━━━ RAW DATA ━━━

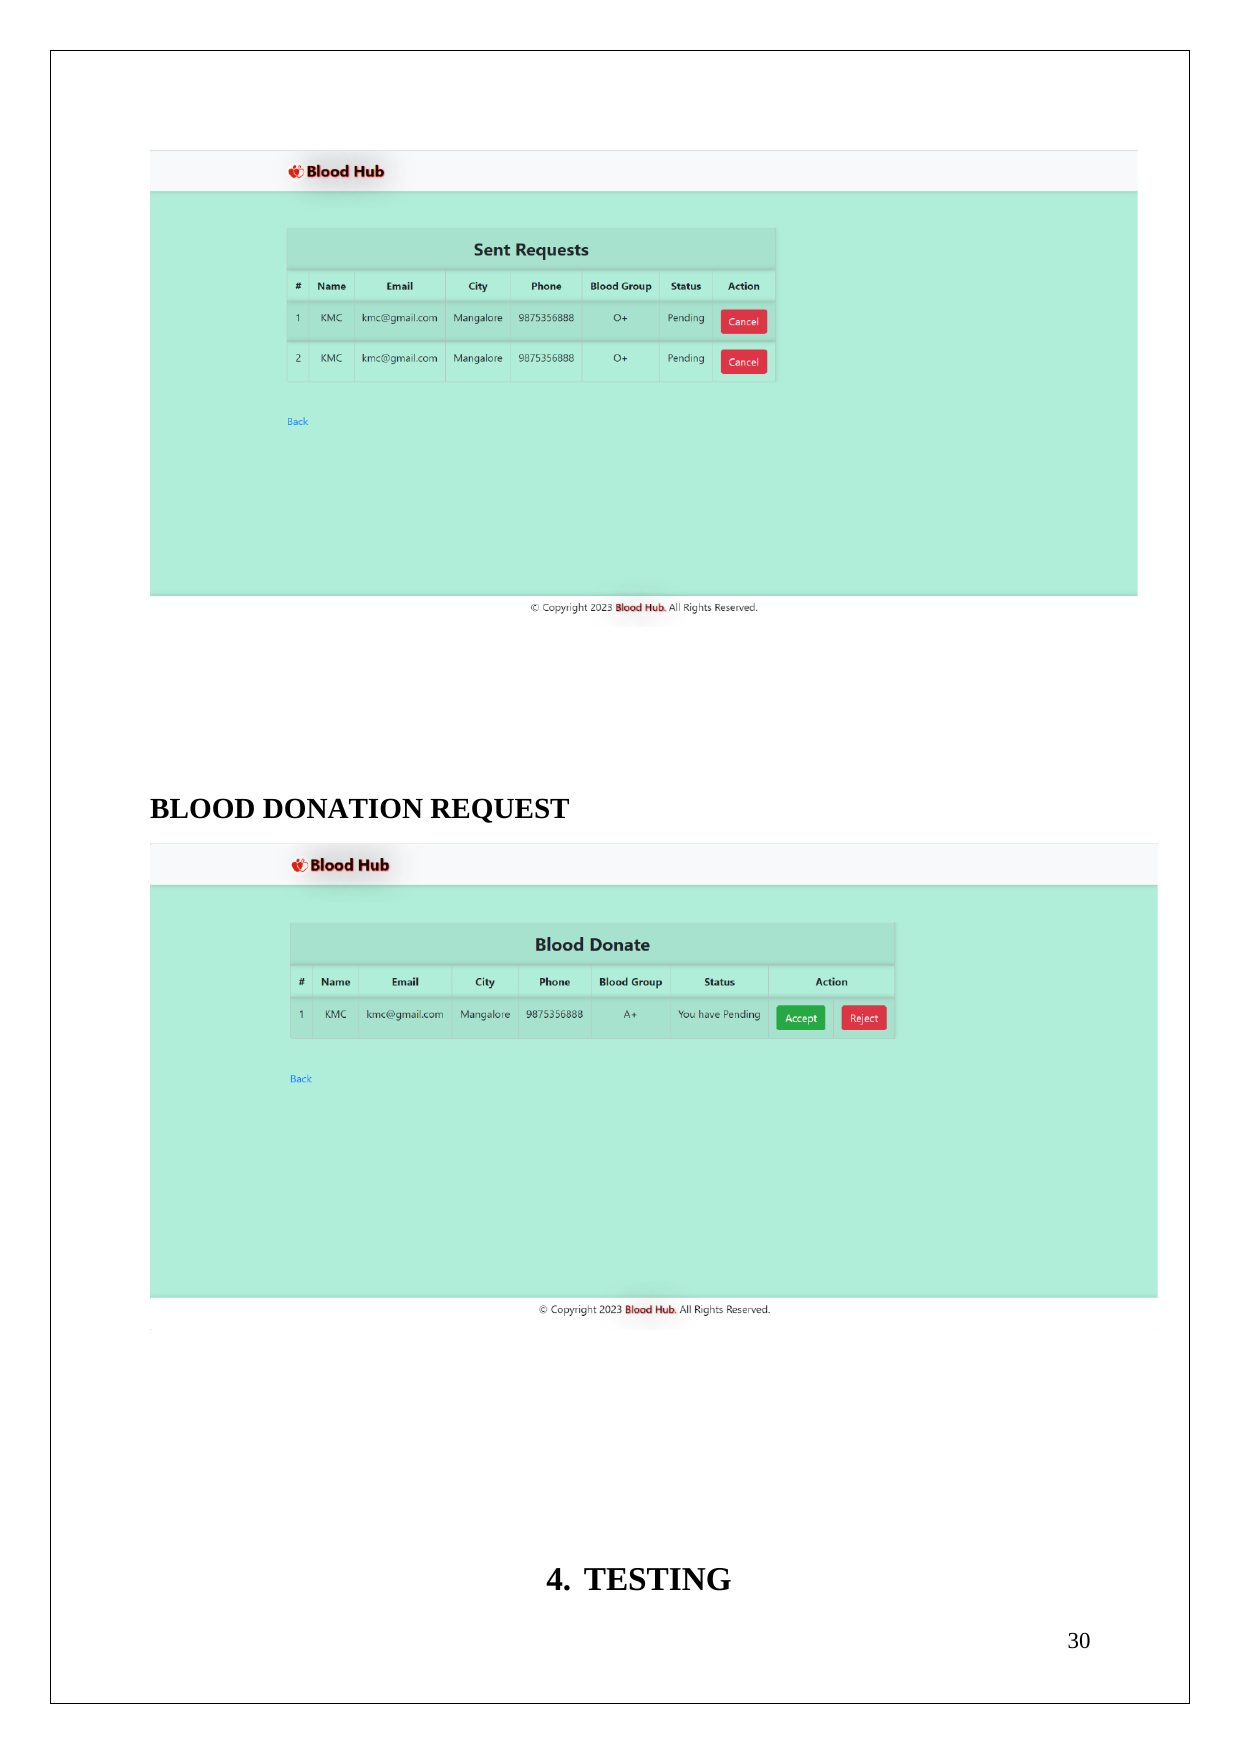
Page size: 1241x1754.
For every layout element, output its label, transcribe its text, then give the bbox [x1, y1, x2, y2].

picture [150, 841, 1158, 1330]
picture [150, 150, 1138, 627]
text BLOOD DONATION REQUEST [150, 791, 1090, 825]
list TESTING [187, 1559, 1090, 1597]
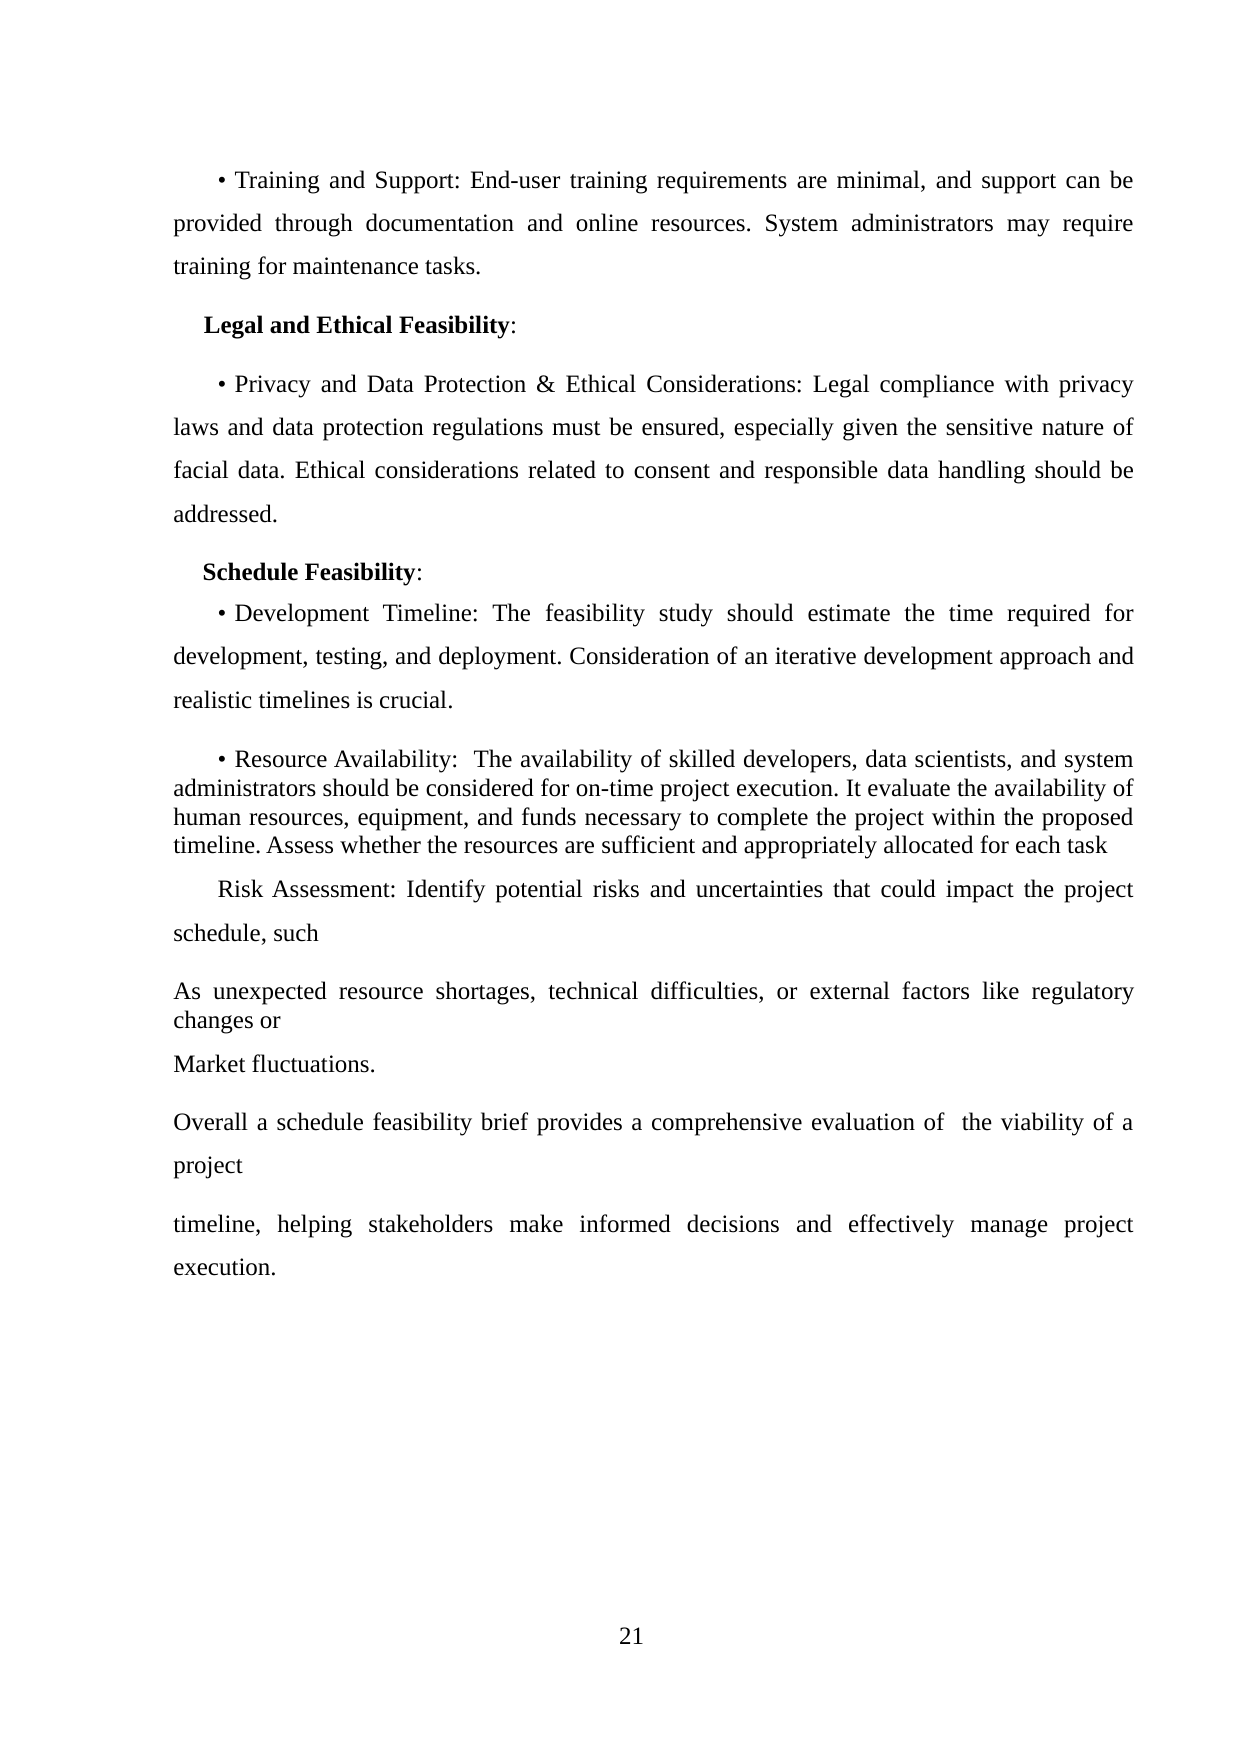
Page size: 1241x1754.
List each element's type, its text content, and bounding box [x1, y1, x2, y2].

list Privacy and Data Protection & Ethical Considerations: Legal compliance with privacy laws and data protection regulations must be ensured, especially given the sensitive nature of facial data. Ethical considerations related to consent and responsible data handling should be addressed. [173, 369, 1135, 527]
text Legal and Ethical Feasibility: [129, 310, 1178, 338]
list Resource Availability: The availability of skilled developers, data scientists, and system administrators should be considered for on-time project execution. It evaluate the availability of human resources, equipment, and funds necessary to complete the project within the proposed timeline. Assess whether the resources are sufficient and appropriately allocated for each task [173, 744, 1135, 859]
text Schedule Feasibility: [158, 557, 1178, 586]
text Risk Assessment: Identify potential risks and uncertainties that could impact the project schedule, such [173, 874, 1135, 947]
text As unexpected resource shortages, technical difficulties, or external factors like regulatory changes or [173, 976, 1135, 1034]
list Development Timeline: The feasibility study should estimate the time required for development, testing, and deployment. Consideration of an iterative development approach and realistic timelines is crucial. [173, 598, 1135, 713]
list Training and Support: End-user training requirements are minimal, and support can be provided through documentation and online resources. System administrators may require training for maintenance tasks. [173, 165, 1135, 280]
text Overall a schedule feasibility brief provides a comprehensive evaluation of the viability of a project [173, 1107, 1135, 1179]
text timeline, helping stakeholders make informed decisions and effectively manage project execution. [173, 1209, 1135, 1281]
text Market fluctuations. [173, 1049, 1135, 1078]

━━━

ASSIGNMENT: Copy the records exactly. Skip the images.

ANSWER TO THE EXERCISE:
Page size: 1241x1754.
For every layout element, output its label, transcribe its text, then give the bbox [x1, y1, x2, y2].

picture [150, 841, 1158, 1330]
picture [150, 150, 1138, 627]
text BLOOD DONATION REQUEST [150, 791, 1090, 825]
list TESTING [187, 1559, 1090, 1597]
Page size: 1241x1754.
List each element's type, its text content, and bounding box [x1, y1, x2, y2].

list Privacy and Data Protection & Ethical Considerations: Legal compliance with privacy laws and data protection regulations must be ensured, especially given the sensitive nature of facial data. Ethical considerations related to consent and responsible data handling should be addressed. [173, 369, 1135, 527]
text Legal and Ethical Feasibility: [129, 310, 1178, 338]
list Resource Availability: The availability of skilled developers, data scientists, and system administrators should be considered for on-time project execution. It evaluate the availability of human resources, equipment, and funds necessary to complete the project within the proposed timeline. Assess whether the resources are sufficient and appropriately allocated for each task [173, 744, 1135, 859]
text Schedule Feasibility: [158, 557, 1178, 586]
text Risk Assessment: Identify potential risks and uncertainties that could impact the project schedule, such [173, 874, 1135, 947]
text As unexpected resource shortages, technical difficulties, or external factors like regulatory changes or [173, 976, 1135, 1034]
list Development Timeline: The feasibility study should estimate the time required for development, testing, and deployment. Consideration of an iterative development approach and realistic timelines is crucial. [173, 598, 1135, 713]
list Training and Support: End-user training requirements are minimal, and support can be provided through documentation and online resources. System administrators may require training for maintenance tasks. [173, 165, 1135, 280]
text Overall a schedule feasibility brief provides a comprehensive evaluation of the viability of a project [173, 1107, 1135, 1179]
text timeline, helping stakeholders make informed decisions and effectively manage project execution. [173, 1209, 1135, 1281]
text Market fluctuations. [173, 1049, 1135, 1078]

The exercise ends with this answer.